Extreme ultraviolet (EUV) lithography uses light with a wavelength of 13.5 nanometers, much shorter than the deep ultraviolet light previously used. This breakthrough was first deployed in chip mass production in 2019. The shorter wavelength allows for the creation of smaller, nanoscale features on the chip, enabling the production of more highly advanced and efficient semiconductors.
Producing EUV light at a large scale is one of the toughest engineering challenges ever:
The technology took decades and billions of dollars to develop, but the Dutch company ASML got it to work. ASML, closely collaborating with imec, is already developing the next generation of lithography technology: high numerical aperture (High-NA) EUV.
Standard EUV systems typically have a so-called numerical aperture or NA of 0.33. This number represents a key optical parameter determining the resolving power of a lithography system, meaning its ability to focus light onto a small area. Higher NAs, up to around 0.55, will allow for the creation of even smaller features on a chip.

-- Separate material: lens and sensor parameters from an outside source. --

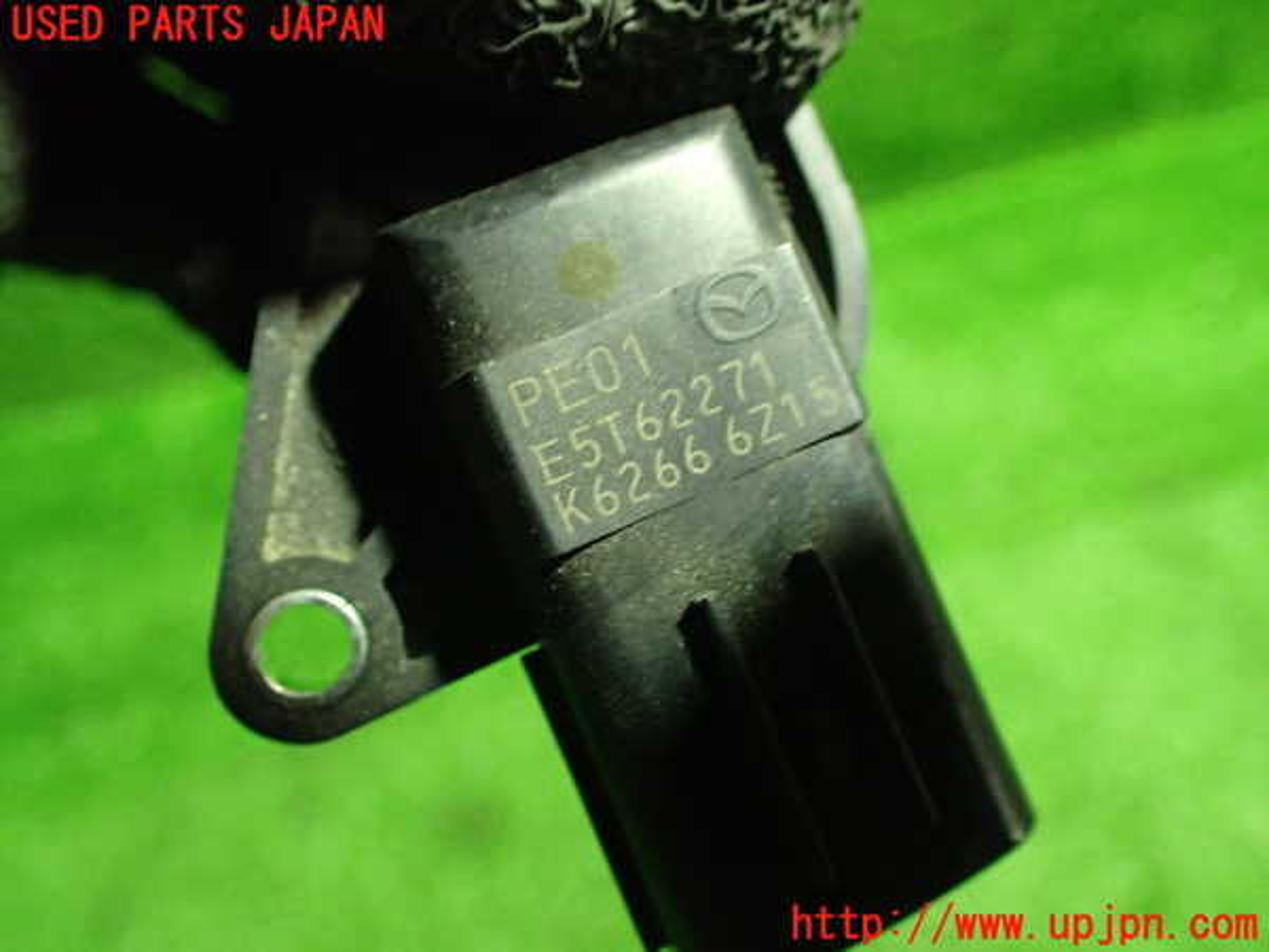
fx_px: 1100
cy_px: 476
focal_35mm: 30
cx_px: 634
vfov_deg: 46.8
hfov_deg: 60.0
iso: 800
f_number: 2.3
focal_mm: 5.4
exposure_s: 1/40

Deploying such new technology will require the entire industry ecosystem to meet the process requirements and establish the infrastructure that goes along with high-NA tool development—think of new mask technology, measurement and screening methods, as well as the development of new materials for thin film patterning.
In early 2024, imec and ASML opened their joint High-NA EUV lab, enabling the exploratory phase of this new technology. They expect to see the introduction of the first high-NA EUV lithography equipment in high-volume manufacturing environments in 2025.
With the advent of increasingly precise lithography methods, the industry is poised to continue the trend of miniaturization and performance improvement.